Nyi Rembet memang hidup benar-benar sendiri, menempati rumah seorang diri, siang malam bicara sendiri, marah-marah pun sendiri di dalam rumahnya sendiri. Hanya kebutuhan hariannya yang tidak ditanggung sendiri, konon dari pihak desa mencatu beras dan ikan asin –mungkin.  Sepanjang kami bertetangga, tak pernah kami saling menyapa. Mendengar kata orang bahwa dia gila membuatku hanya berani sesekali mencuri pandang dari jauh.

 

Mematung sejenak di depan pintu rumah aku tak sadar di belakangku pun kini gelap gulita pula. Lilin mati, mungkin sudah habis sumbunya atau ditiup angin yang menerobos lewat pintu yang terbuka. Apa yang harus aku lakukan?

 

------ooo-----

 

Dengan batang lilin cuma seujung jempol yang nyalanya mobat-mabit diterjang angin aku menahan nafas dan mengendap-endap mengawasi ruang  dapur yang berantakan. Rumah kami rumah tua yang dapurnya dipisah oleh ruang tak beratap tempat menjemur pakaian, jadi angin leluasa bergerak. Mendekat ke pintu belakang rasanya seperti ada yang aneh, kenapa di luar sana  terang benderang?

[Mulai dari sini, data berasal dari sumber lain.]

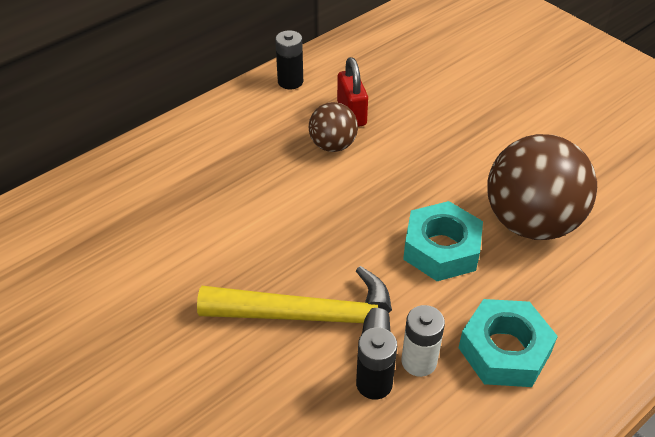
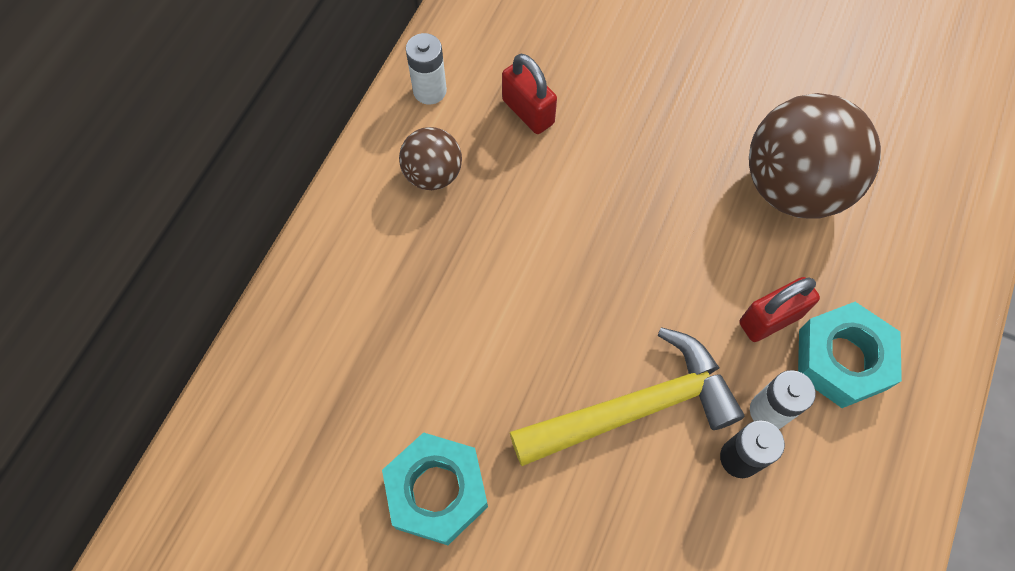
camera: 25 degrees left, 20 degrees up
(290, 81) = (429, 91): black battery -> white battery
(333, 145) = (532, 167): brown ball -> brown ball (433, 174)
(441, 249) = (721, 261): turquoise nut -> turquoise nut (437, 491)
(458, 300) = (770, 319): none -> red padlock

Tanpa ragu kubuka pintu dapur dan seketika api lilin diterkam angin.

 

Kaget oleh pemandangan di luar sana, mataku  lurus memandang ke arah cahaya di gubuk Nyi Rembet. Tak jelas apakah lampu teplok atau boklam lima watt, teras gubuk itu lumayan jelas di malam gulita. Dari celah-celah jendela dan lobang angin gubuk itu cahaya terangnya kurasakan mengundang diriku agar datang.

 

Gubuk itu konon sedang dalam sengketa, kerabat yang tinggal jauh yang selama ini tak pernah peduli pada Nyi Rembet tiba-tiba menuntut hak atas tanah dan gubuk itu.  Hal ini membuat marah kerabat yang ada di sekitar sini yang merasa telah berjasa suka rela ikut membangun gubuk itu. Makanya kini Dirja hampir setiap hari ada di sana, mungkin diminta untuk menakut-nakuti mereka yang punya ambisi memiliki rumah itu.

 

Tak terasa melangkah, aku dibuat kaget betapa antara tubuhku dan jendela gubuk itu hanya tinggal satu tarikan nafas. Hening. Mataku melihat sekeliling dan tak kudapati makhluk apapun.

 

Aku mulai berjingkat. Dengan menahan nafas aku terus mendekat dan kucoba meraih daun jendela yang berwarna hitam dengan tujuan mengintip gerangan siapa di dalam sana. Dan  ketika ujung hidungku hanya berjarak sekira jari telunjuk, daun jendela itu jatuh menimpaku tanpa sempat kuduga sebelumnya.

 

“Mau apa kamu ?!!!”

 

Aku terjengkang dan rasanya seluruh otot tubuhku menegang diterkam rasa takut yang begitu hebat. Tak bisa berbuat apa-apa aku terus menatap muka Nyi Rembet yang keriput dengan mata menyala dan mulut berleleran entah apa berwarna merah tua. Hanya kepalaku rasanya yang bisa bergerak-gerak sementara makhluk mengerikan itu terus mendesak.

 

Kucoba membalikkan tubuh sekuat tenaga dan berusaha merangkak, tapi rasanya rambutku telah diraihnya dan hah…huh…hah…huh… hanya itu yang keluar dari mulutku. Begitu jelas kurasakan tangan dingin itu meraih leherku lalu menggoyang-goyangnya dengan keras.

 

“Bangun! Bangun!”

 

Dengan nafas memburu kugulingkan tubuhku. Mataku terbelalak dan kaget melihat ibuku berjongkok di samping tubuhku yang menggeletak di lantai beralas tikar. Kukenali di ruang tengah aku berada karena kini terang benderang. Rupanya listrik sudah kembali normal. Jam berapa sekarang?